YOUR INSTRUCTIONS: Read the data that follows. Then repeat it exactly.

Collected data
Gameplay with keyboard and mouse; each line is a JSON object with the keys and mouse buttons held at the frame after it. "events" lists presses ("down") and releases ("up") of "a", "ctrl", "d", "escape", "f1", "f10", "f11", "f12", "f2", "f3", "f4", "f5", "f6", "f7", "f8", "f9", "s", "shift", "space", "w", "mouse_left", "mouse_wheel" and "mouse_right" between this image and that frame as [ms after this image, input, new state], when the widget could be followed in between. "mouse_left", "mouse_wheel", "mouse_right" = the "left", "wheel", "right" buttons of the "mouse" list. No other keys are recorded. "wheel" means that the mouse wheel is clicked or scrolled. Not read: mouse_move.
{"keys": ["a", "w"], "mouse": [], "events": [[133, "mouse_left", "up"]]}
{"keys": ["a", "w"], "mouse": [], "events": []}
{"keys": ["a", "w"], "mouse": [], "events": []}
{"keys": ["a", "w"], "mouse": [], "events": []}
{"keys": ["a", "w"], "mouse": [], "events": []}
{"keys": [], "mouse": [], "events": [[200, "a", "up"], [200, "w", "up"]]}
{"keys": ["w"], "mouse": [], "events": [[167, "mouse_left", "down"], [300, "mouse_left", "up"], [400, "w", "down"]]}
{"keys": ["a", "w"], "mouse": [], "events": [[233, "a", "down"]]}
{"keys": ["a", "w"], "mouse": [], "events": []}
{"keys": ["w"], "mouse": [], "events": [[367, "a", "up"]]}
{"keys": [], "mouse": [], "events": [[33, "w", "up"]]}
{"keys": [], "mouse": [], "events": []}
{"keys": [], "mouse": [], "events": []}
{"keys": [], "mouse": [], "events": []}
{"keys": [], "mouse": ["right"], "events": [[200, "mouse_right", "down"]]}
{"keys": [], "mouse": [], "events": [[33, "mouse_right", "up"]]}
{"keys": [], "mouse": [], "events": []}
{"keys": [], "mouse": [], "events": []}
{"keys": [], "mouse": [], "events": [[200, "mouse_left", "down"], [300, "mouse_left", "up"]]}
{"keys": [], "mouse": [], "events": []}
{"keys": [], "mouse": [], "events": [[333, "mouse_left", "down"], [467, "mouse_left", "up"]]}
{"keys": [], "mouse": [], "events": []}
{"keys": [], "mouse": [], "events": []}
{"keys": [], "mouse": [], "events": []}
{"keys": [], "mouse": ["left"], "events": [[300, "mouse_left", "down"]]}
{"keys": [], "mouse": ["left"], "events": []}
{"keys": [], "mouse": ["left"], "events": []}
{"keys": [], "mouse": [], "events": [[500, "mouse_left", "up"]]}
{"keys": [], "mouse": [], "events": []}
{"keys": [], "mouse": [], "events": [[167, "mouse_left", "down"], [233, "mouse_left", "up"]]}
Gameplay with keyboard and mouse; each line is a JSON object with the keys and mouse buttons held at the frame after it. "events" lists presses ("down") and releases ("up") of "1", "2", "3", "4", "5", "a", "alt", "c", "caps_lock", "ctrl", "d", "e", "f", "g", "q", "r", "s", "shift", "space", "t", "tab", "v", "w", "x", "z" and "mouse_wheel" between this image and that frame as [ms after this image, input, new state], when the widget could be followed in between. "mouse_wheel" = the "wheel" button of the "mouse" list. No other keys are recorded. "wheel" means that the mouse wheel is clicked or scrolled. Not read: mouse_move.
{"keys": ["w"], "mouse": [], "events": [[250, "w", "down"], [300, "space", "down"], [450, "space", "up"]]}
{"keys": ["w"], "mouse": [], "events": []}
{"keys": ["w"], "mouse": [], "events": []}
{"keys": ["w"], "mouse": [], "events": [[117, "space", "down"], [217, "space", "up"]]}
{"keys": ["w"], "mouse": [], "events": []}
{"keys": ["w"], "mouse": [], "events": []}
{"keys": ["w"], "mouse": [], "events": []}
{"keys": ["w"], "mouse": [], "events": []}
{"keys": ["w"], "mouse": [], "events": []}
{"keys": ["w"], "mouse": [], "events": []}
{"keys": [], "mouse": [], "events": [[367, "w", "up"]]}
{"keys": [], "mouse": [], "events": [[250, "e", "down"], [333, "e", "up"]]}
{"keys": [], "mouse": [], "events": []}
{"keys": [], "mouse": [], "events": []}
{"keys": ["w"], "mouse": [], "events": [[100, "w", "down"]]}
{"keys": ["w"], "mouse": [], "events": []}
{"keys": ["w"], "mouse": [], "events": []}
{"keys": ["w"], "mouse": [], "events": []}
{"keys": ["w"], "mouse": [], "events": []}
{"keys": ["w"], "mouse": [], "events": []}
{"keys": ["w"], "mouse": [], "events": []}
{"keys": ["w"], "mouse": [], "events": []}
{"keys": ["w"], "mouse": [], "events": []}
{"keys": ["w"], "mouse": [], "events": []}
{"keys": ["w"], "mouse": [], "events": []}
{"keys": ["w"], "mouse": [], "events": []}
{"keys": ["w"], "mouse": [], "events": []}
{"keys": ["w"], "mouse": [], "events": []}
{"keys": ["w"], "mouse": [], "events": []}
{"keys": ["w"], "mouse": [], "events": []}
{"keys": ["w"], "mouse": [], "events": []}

TASK RESPONSE:
Gameplay with keyboard and mouse; each line is a JSON object with the keys and mouse buttons held at the frame after it. "events" lists presses ("down") and releases ("up") of "a", "ctrl", "d", "escape", "f1", "f10", "f11", "f12", "f2", "f3", "f4", "f5", "f6", "f7", "f8", "f9", "s", "shift", "space", "w", "mouse_left", "mouse_wheel" and "mouse_right" between this image and that frame as [ms after this image, input, new state], when the widget could be followed in between. "mouse_left", "mouse_wheel", "mouse_right" = the "left", "wheel", "right" buttons of the "mouse" list. No other keys are recorded. "wheel" means that the mouse wheel is clicked or scrolled. Not read: mouse_move.
{"keys": ["a", "w"], "mouse": [], "events": [[133, "mouse_left", "up"]]}
{"keys": ["a", "w"], "mouse": [], "events": []}
{"keys": ["a", "w"], "mouse": [], "events": []}
{"keys": ["a", "w"], "mouse": [], "events": []}
{"keys": ["a", "w"], "mouse": [], "events": []}
{"keys": [], "mouse": [], "events": [[200, "a", "up"], [200, "w", "up"]]}
{"keys": ["w"], "mouse": [], "events": [[167, "mouse_left", "down"], [300, "mouse_left", "up"], [400, "w", "down"]]}
{"keys": ["a", "w"], "mouse": [], "events": [[233, "a", "down"]]}
{"keys": ["a", "w"], "mouse": [], "events": []}
{"keys": ["w"], "mouse": [], "events": [[367, "a", "up"]]}
{"keys": [], "mouse": [], "events": [[33, "w", "up"]]}
{"keys": [], "mouse": [], "events": []}
{"keys": [], "mouse": [], "events": []}
{"keys": [], "mouse": [], "events": []}
{"keys": [], "mouse": ["right"], "events": [[200, "mouse_right", "down"]]}
{"keys": [], "mouse": [], "events": [[33, "mouse_right", "up"]]}
{"keys": [], "mouse": [], "events": []}
{"keys": [], "mouse": [], "events": []}
{"keys": [], "mouse": [], "events": [[200, "mouse_left", "down"], [300, "mouse_left", "up"]]}
{"keys": [], "mouse": [], "events": []}
{"keys": [], "mouse": [], "events": [[333, "mouse_left", "down"], [467, "mouse_left", "up"]]}
{"keys": [], "mouse": [], "events": []}
{"keys": [], "mouse": [], "events": []}
{"keys": [], "mouse": [], "events": []}
{"keys": [], "mouse": ["left"], "events": [[300, "mouse_left", "down"]]}
{"keys": [], "mouse": ["left"], "events": []}
{"keys": [], "mouse": ["left"], "events": []}
{"keys": [], "mouse": [], "events": [[500, "mouse_left", "up"]]}
{"keys": [], "mouse": [], "events": []}
{"keys": [], "mouse": [], "events": [[167, "mouse_left", "down"], [233, "mouse_left", "up"]]}
Gameplay with keyboard and mouse; each line is a JSON object with the keys and mouse buttons held at the frame after it. "events" lists presses ("down") and releases ("up") of "1", "2", "3", "4", "5", "a", "alt", "c", "caps_lock", "ctrl", "d", "e", "f", "g", "q", "r", "s", "shift", "space", "t", "tab", "v", "w", "x", "z" and "mouse_wheel" between this image and that frame as [ms after this image, input, new state], when the widget could be followed in between. "mouse_wheel" = the "wheel" button of the "mouse" list. No other keys are recorded. "wheel" means that the mouse wheel is clicked or scrolled. Not read: mouse_move.
{"keys": ["w"], "mouse": [], "events": [[250, "w", "down"], [300, "space", "down"], [450, "space", "up"]]}
{"keys": ["w"], "mouse": [], "events": []}
{"keys": ["w"], "mouse": [], "events": []}
{"keys": ["w"], "mouse": [], "events": [[117, "space", "down"], [217, "space", "up"]]}
{"keys": ["w"], "mouse": [], "events": []}
{"keys": ["w"], "mouse": [], "events": []}
{"keys": ["w"], "mouse": [], "events": []}
{"keys": ["w"], "mouse": [], "events": []}
{"keys": ["w"], "mouse": [], "events": []}
{"keys": ["w"], "mouse": [], "events": []}
{"keys": [], "mouse": [], "events": [[367, "w", "up"]]}
{"keys": [], "mouse": [], "events": [[250, "e", "down"], [333, "e", "up"]]}
{"keys": [], "mouse": [], "events": []}
{"keys": [], "mouse": [], "events": []}
{"keys": ["w"], "mouse": [], "events": [[100, "w", "down"]]}
{"keys": ["w"], "mouse": [], "events": []}
{"keys": ["w"], "mouse": [], "events": []}
{"keys": ["w"], "mouse": [], "events": []}
{"keys": ["w"], "mouse": [], "events": []}
{"keys": ["w"], "mouse": [], "events": []}
{"keys": ["w"], "mouse": [], "events": []}
{"keys": ["w"], "mouse": [], "events": []}
{"keys": ["w"], "mouse": [], "events": []}
{"keys": ["w"], "mouse": [], "events": []}
{"keys": ["w"], "mouse": [], "events": []}
{"keys": ["w"], "mouse": [], "events": []}
{"keys": ["w"], "mouse": [], "events": []}
{"keys": ["w"], "mouse": [], "events": []}
{"keys": ["w"], "mouse": [], "events": []}
{"keys": ["w"], "mouse": [], "events": []}
{"keys": ["w"], "mouse": [], "events": []}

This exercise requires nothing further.